- [HOW TO COMPLETE THIS TASK] From the first line to the last, return the data exactly, with no pictures.

(Records from a data collection)

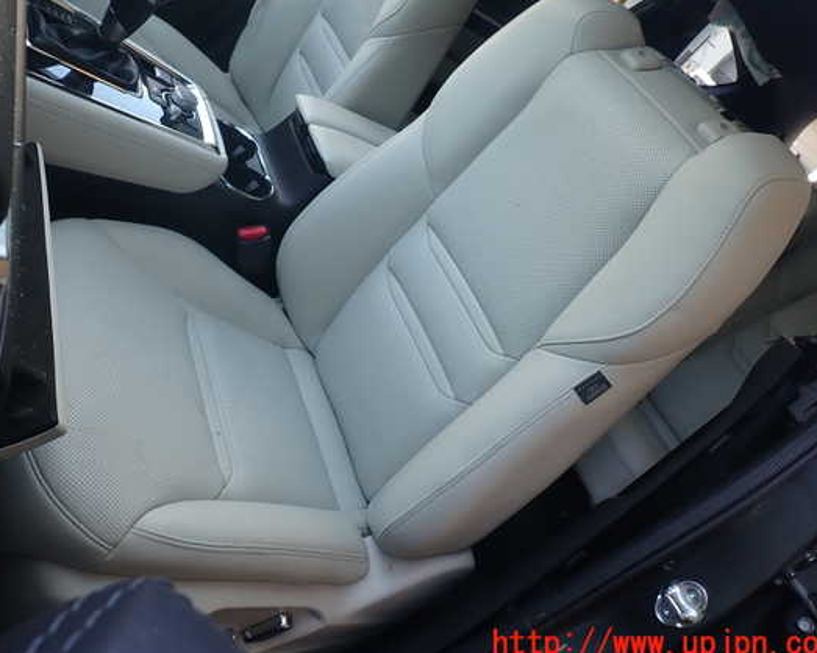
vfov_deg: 51.5
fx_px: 677
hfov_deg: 62.1
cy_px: 312
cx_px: 376
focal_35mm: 28
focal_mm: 4.5
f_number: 2.8
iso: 100
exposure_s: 1/60
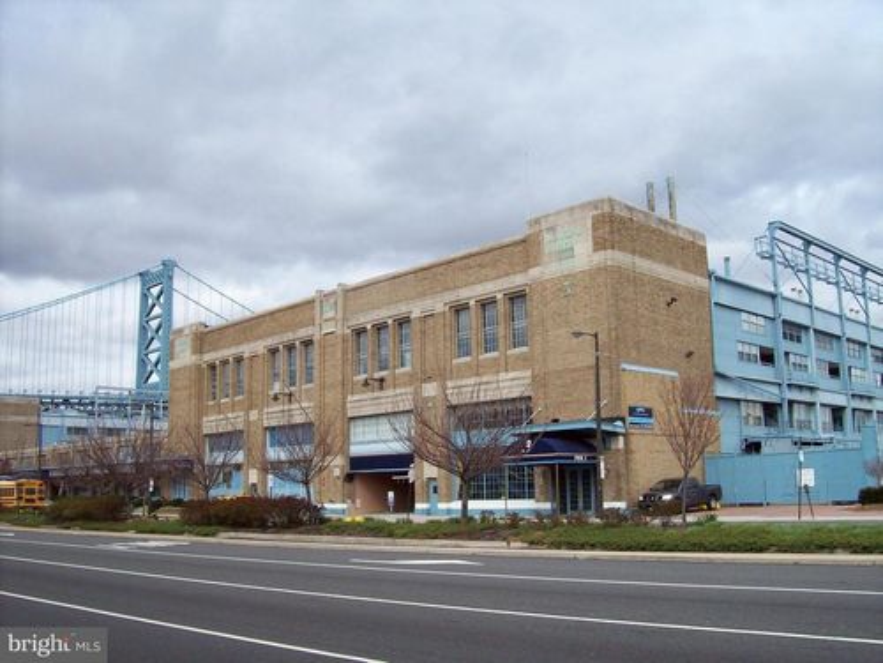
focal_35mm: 36
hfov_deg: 51.4
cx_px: 442
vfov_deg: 39.7
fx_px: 918
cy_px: 332
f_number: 4.8
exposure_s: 1/527
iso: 80
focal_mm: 6
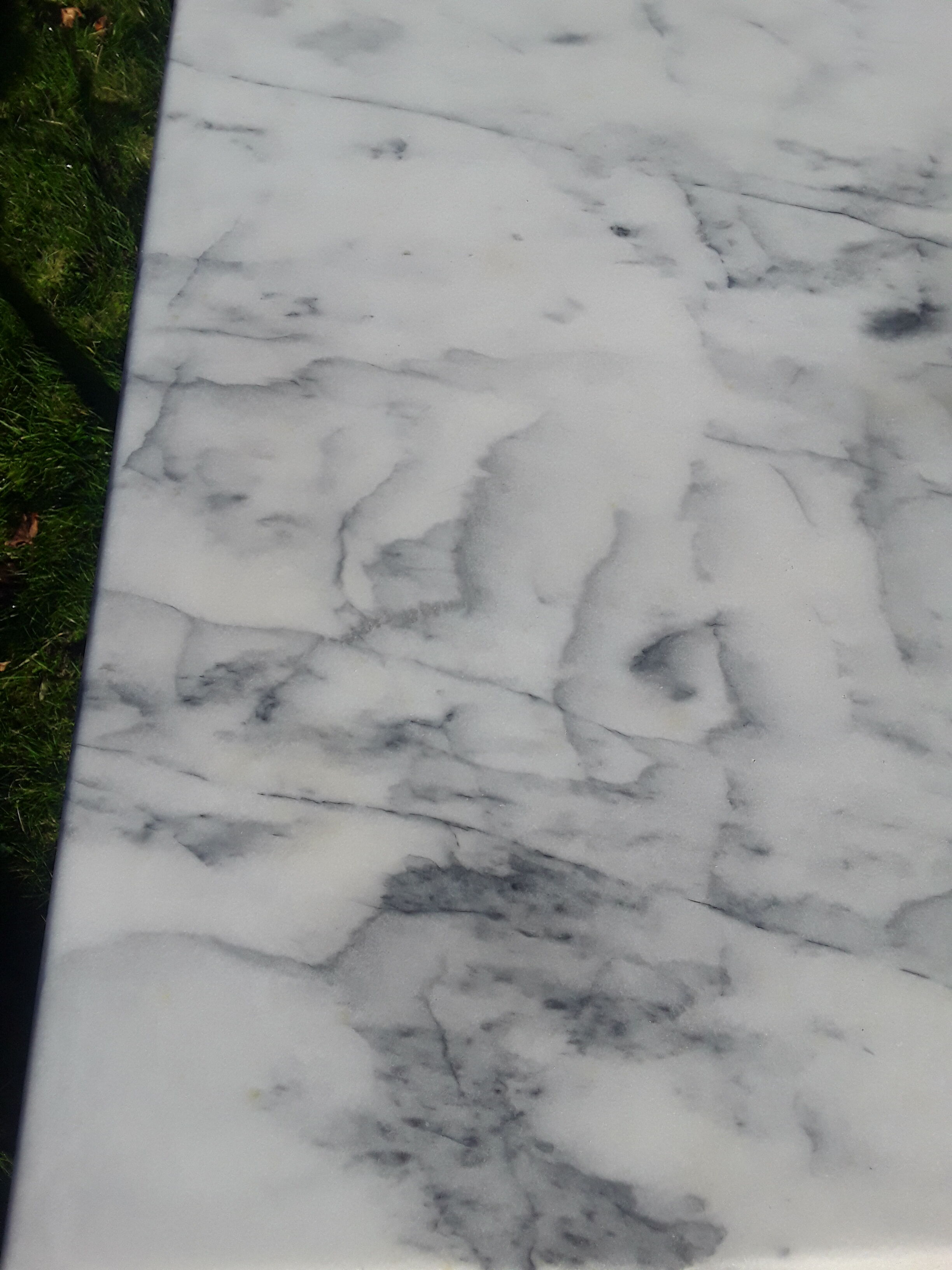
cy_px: 635
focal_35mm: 27
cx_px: 476
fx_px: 990
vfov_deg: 65.3
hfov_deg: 51.4
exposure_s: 1/2262
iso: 40
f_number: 1.9
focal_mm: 2.91
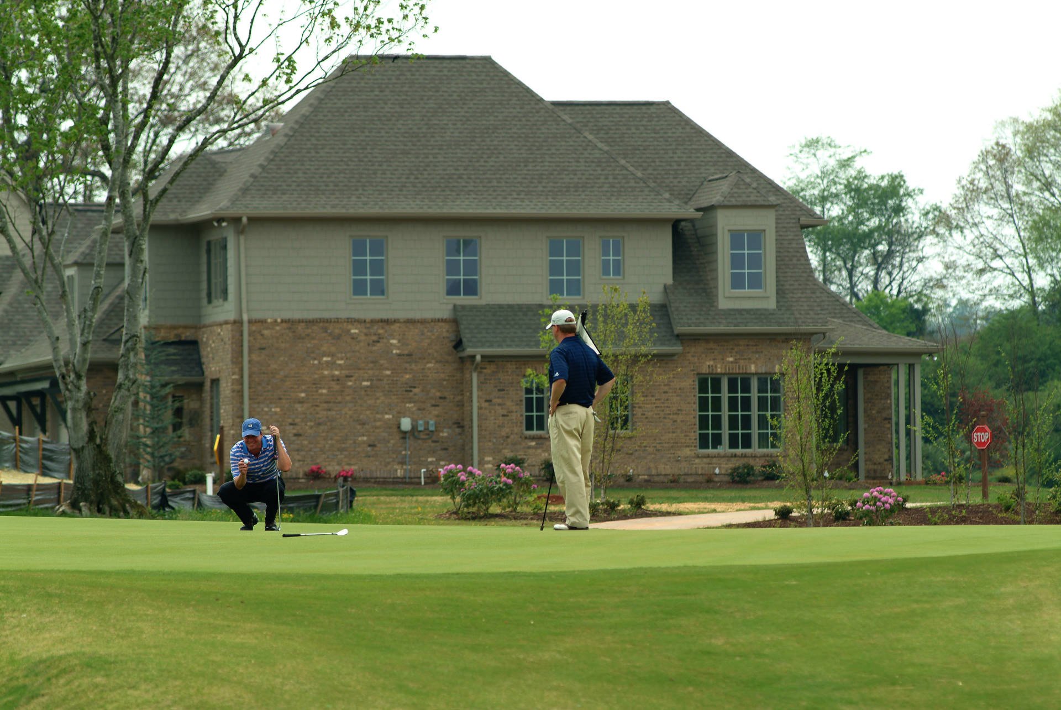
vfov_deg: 5.5
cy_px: 355
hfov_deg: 8.2
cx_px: 530
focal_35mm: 252
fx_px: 7435
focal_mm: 168
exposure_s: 1/350
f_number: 4.8
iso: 100
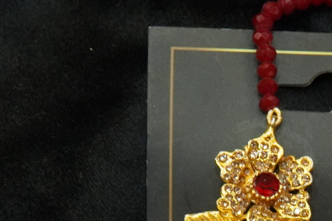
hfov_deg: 14.8
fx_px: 1254
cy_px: 319
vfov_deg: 9.8
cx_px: 330
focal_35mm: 136
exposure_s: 1/80
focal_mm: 30
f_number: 9
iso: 6400
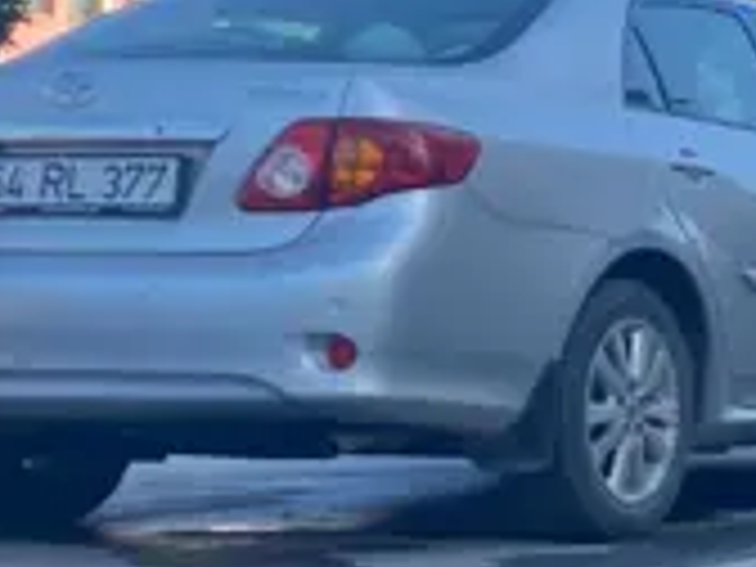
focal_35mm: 136
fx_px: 2970
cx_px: 1508
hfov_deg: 12.7
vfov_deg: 10.9
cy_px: 324
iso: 32
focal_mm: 4.25
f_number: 1.8
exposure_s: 1/1072
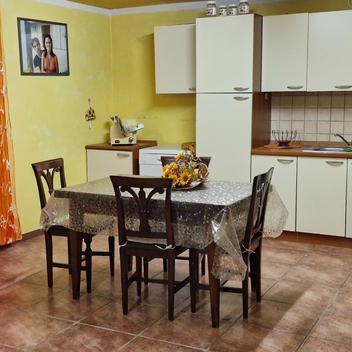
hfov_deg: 34.0
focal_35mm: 50
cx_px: 170
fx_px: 575
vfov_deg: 34.0
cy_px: 169
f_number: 1.8
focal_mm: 6.4
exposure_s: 1/120
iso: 1000
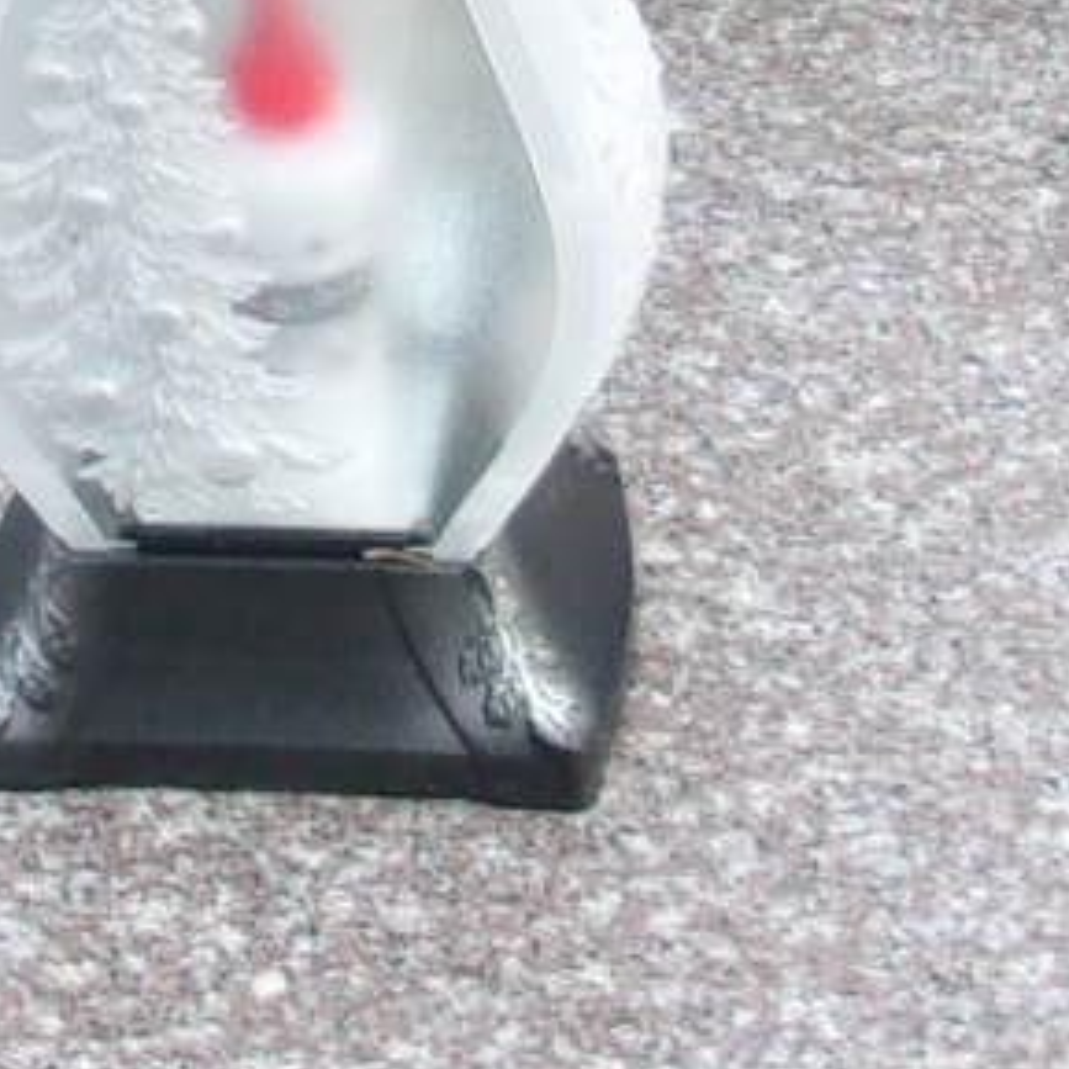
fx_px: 5905
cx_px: 196
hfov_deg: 10.3
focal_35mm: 169
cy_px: -370
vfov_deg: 10.1
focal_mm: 4.9
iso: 80
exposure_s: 1/120
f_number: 3
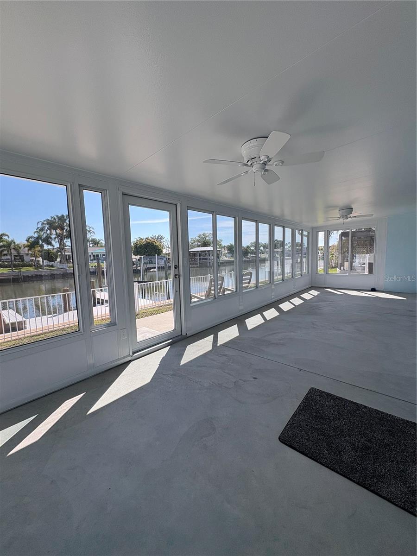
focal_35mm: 14
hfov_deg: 85.7
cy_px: 278
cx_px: 208
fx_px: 225
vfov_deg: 102.1
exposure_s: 1/741
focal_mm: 2.22
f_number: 2.2
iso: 40
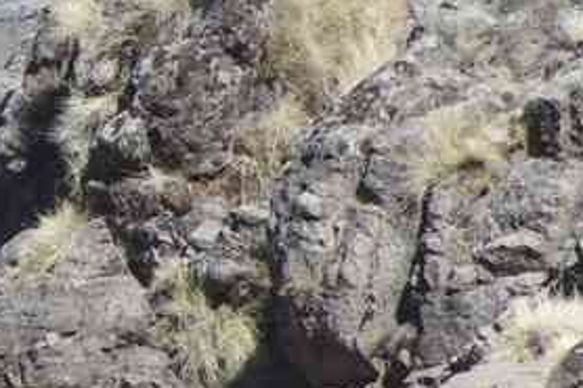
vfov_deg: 1.0
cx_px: -5
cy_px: 88
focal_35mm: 1348
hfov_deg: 1.5
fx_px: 21816
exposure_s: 1/320
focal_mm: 250
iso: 800
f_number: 10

- [RESPONSE BELOW]
vfov_deg: 51.5
fx_px: 677
hfov_deg: 62.1
cy_px: 312
cx_px: 376
focal_35mm: 28
focal_mm: 4.5
f_number: 2.8
iso: 100
exposure_s: 1/60
focal_35mm: 36
hfov_deg: 51.4
cx_px: 442
vfov_deg: 39.7
fx_px: 918
cy_px: 332
f_number: 4.8
exposure_s: 1/527
iso: 80
focal_mm: 6
cy_px: 635
focal_35mm: 27
cx_px: 476
fx_px: 990
vfov_deg: 65.3
hfov_deg: 51.4
exposure_s: 1/2262
iso: 40
f_number: 1.9
focal_mm: 2.91
vfov_deg: 5.5
cy_px: 355
hfov_deg: 8.2
cx_px: 530
focal_35mm: 252
fx_px: 7435
focal_mm: 168
exposure_s: 1/350
f_number: 4.8
iso: 100
hfov_deg: 14.8
fx_px: 1254
cy_px: 319
vfov_deg: 9.8
cx_px: 330
focal_35mm: 136
exposure_s: 1/80
focal_mm: 30
f_number: 9
iso: 6400
focal_35mm: 136
fx_px: 2970
cx_px: 1508
hfov_deg: 12.7
vfov_deg: 10.9
cy_px: 324
iso: 32
focal_mm: 4.25
f_number: 1.8
exposure_s: 1/1072
hfov_deg: 34.0
focal_35mm: 50
cx_px: 170
fx_px: 575
vfov_deg: 34.0
cy_px: 169
f_number: 1.8
focal_mm: 6.4
exposure_s: 1/120
iso: 1000
fx_px: 5905
cx_px: 196
hfov_deg: 10.3
focal_35mm: 169
cy_px: -370
vfov_deg: 10.1
focal_mm: 4.9
iso: 80
exposure_s: 1/120
f_number: 3
focal_35mm: 14
hfov_deg: 85.7
cy_px: 278
cx_px: 208
fx_px: 225
vfov_deg: 102.1
exposure_s: 1/741
focal_mm: 2.22
f_number: 2.2
iso: 40
vfov_deg: 1.0
cx_px: -5
cy_px: 88
focal_35mm: 1348
hfov_deg: 1.5
fx_px: 21816
exposure_s: 1/320
focal_mm: 250
iso: 800
f_number: 10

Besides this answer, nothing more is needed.